▶ [Aim of the exercise]
Retype each of the records below exactly, leaving the pictures out.

▶ [Material for this exercise]
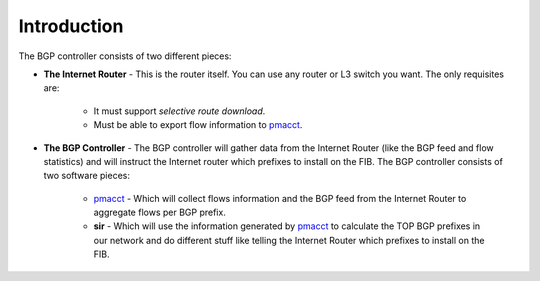 ============
Introduction
============

The BGP controller consists of two different pieces:

* **The Internet Router** - This is the router itself. You can use any router or L3 switch you want. The only requisites are:

    - It must support *selective route download*.
    - Must be able to export flow information to `pmacct <http://www.pmacct.net/>`_.

* **The BGP Controller** - The BGP controller will gather data from the Internet Router (like the BGP feed and flow statistics) and will instruct the Internet router which prefixes to install on the FIB. The BGP controller consists of two software pieces:

    - `pmacct <http://www.pmacct.net/>`_ - Which will collect flows information and the BGP feed from the Internet Router to aggregate flows per BGP prefix.
    - **sir** - Which will use the information generated by `pmacct <http://www.pmacct.net/>`_ to calculate the TOP BGP prefixes in our network and do different stuff like telling the Internet Router which prefixes to install on the FIB.

.. image:: ../img/bgp_controller.png
   :alt: BGP Controller
   :target: ../_images/bgp_controller.png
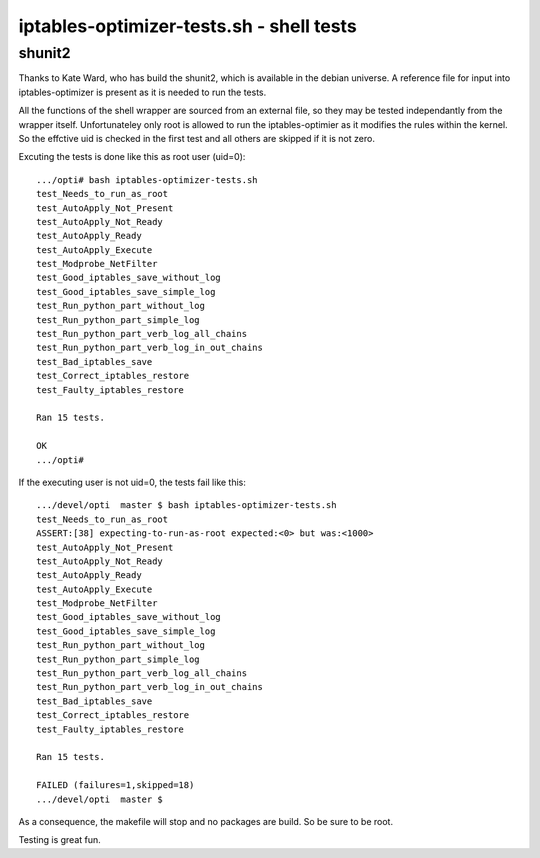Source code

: =========================================
iptables-optimizer-tests.sh - shell tests
=========================================

shunit2
-------

Thanks to Kate Ward, who has build the shunit2, which is available in the debian universe.
A reference file for input into iptables-optimizer is present as it is needed to run the tests.

All the functions of the shell wrapper are sourced from an external file, so
they may be tested independantly from the wrapper itself. Unfortunateley
only root is allowed to run the iptables-optimier as it modifies the rules 
within the kernel. So the effctive uid is checked in the first test and all others are skipped
if it is not zero.

Excuting the tests is done like this as root user (uid=0)::

   .../opti# bash iptables-optimizer-tests.sh 
   test_Needs_to_run_as_root
   test_AutoApply_Not_Present
   test_AutoApply_Not_Ready
   test_AutoApply_Ready
   test_AutoApply_Execute
   test_Modprobe_NetFilter
   test_Good_iptables_save_without_log
   test_Good_iptables_save_simple_log
   test_Run_python_part_without_log
   test_Run_python_part_simple_log
   test_Run_python_part_verb_log_all_chains
   test_Run_python_part_verb_log_in_out_chains
   test_Bad_iptables_save
   test_Correct_iptables_restore
   test_Faulty_iptables_restore
   
   Ran 15 tests.
   
   OK
   .../opti#


If the executing user is not uid=0, the tests fail like this::

   .../devel/opti  master $ bash iptables-optimizer-tests.sh
   test_Needs_to_run_as_root
   ASSERT:[38] expecting-to-run-as-root expected:<0> but was:<1000>
   test_AutoApply_Not_Present
   test_AutoApply_Not_Ready
   test_AutoApply_Ready
   test_AutoApply_Execute
   test_Modprobe_NetFilter
   test_Good_iptables_save_without_log
   test_Good_iptables_save_simple_log
   test_Run_python_part_without_log
   test_Run_python_part_simple_log
   test_Run_python_part_verb_log_all_chains
   test_Run_python_part_verb_log_in_out_chains
   test_Bad_iptables_save
   test_Correct_iptables_restore
   test_Faulty_iptables_restore
   
   Ran 15 tests.
   
   FAILED (failures=1,skipped=18)
   .../devel/opti  master $

As a consequence, the makefile will stop and no packages are build. So be sure to be root.

Testing is great fun.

▶ [The completed task]
 ============
Introduction
============

The BGP controller consists of two different pieces:

* **The Internet Router** - This is the router itself. You can use any router or L3 switch you want. The only requisites are:

    - It must support *selective route download*.
    - Must be able to export flow information to `pmacct <http://www.pmacct.net/>`_.

* **The BGP Controller** - The BGP controller will gather data from the Internet Router (like the BGP feed and flow statistics) and will instruct the Internet router which prefixes to install on the FIB. The BGP controller consists of two software pieces:

    - `pmacct <http://www.pmacct.net/>`_ - Which will collect flows information and the BGP feed from the Internet Router to aggregate flows per BGP prefix.
    - **sir** - Which will use the information generated by `pmacct <http://www.pmacct.net/>`_ to calculate the TOP BGP prefixes in our network and do different stuff like telling the Internet Router which prefixes to install on the FIB.

.. image:: ../img/bgp_controller.png
   :alt: BGP Controller
   :target: ../_images/bgp_controller.png
Source code

: =========================================
iptables-optimizer-tests.sh - shell tests
=========================================

shunit2
-------

Thanks to Kate Ward, who has build the shunit2, which is available in the debian universe.
A reference file for input into iptables-optimizer is present as it is needed to run the tests.

All the functions of the shell wrapper are sourced from an external file, so
they may be tested independantly from the wrapper itself. Unfortunateley
only root is allowed to run the iptables-optimier as it modifies the rules 
within the kernel. So the effctive uid is checked in the first test and all others are skipped
if it is not zero.

Excuting the tests is done like this as root user (uid=0)::

   .../opti# bash iptables-optimizer-tests.sh 
   test_Needs_to_run_as_root
   test_AutoApply_Not_Present
   test_AutoApply_Not_Ready
   test_AutoApply_Ready
   test_AutoApply_Execute
   test_Modprobe_NetFilter
   test_Good_iptables_save_without_log
   test_Good_iptables_save_simple_log
   test_Run_python_part_without_log
   test_Run_python_part_simple_log
   test_Run_python_part_verb_log_all_chains
   test_Run_python_part_verb_log_in_out_chains
   test_Bad_iptables_save
   test_Correct_iptables_restore
   test_Faulty_iptables_restore
   
   Ran 15 tests.
   
   OK
   .../opti#


If the executing user is not uid=0, the tests fail like this::

   .../devel/opti  master $ bash iptables-optimizer-tests.sh
   test_Needs_to_run_as_root
   ASSERT:[38] expecting-to-run-as-root expected:<0> but was:<1000>
   test_AutoApply_Not_Present
   test_AutoApply_Not_Ready
   test_AutoApply_Ready
   test_AutoApply_Execute
   test_Modprobe_NetFilter
   test_Good_iptables_save_without_log
   test_Good_iptables_save_simple_log
   test_Run_python_part_without_log
   test_Run_python_part_simple_log
   test_Run_python_part_verb_log_all_chains
   test_Run_python_part_verb_log_in_out_chains
   test_Bad_iptables_save
   test_Correct_iptables_restore
   test_Faulty_iptables_restore
   
   Ran 15 tests.
   
   FAILED (failures=1,skipped=18)
   .../devel/opti  master $

As a consequence, the makefile will stop and no packages are build. So be sure to be root.

Testing is great fun.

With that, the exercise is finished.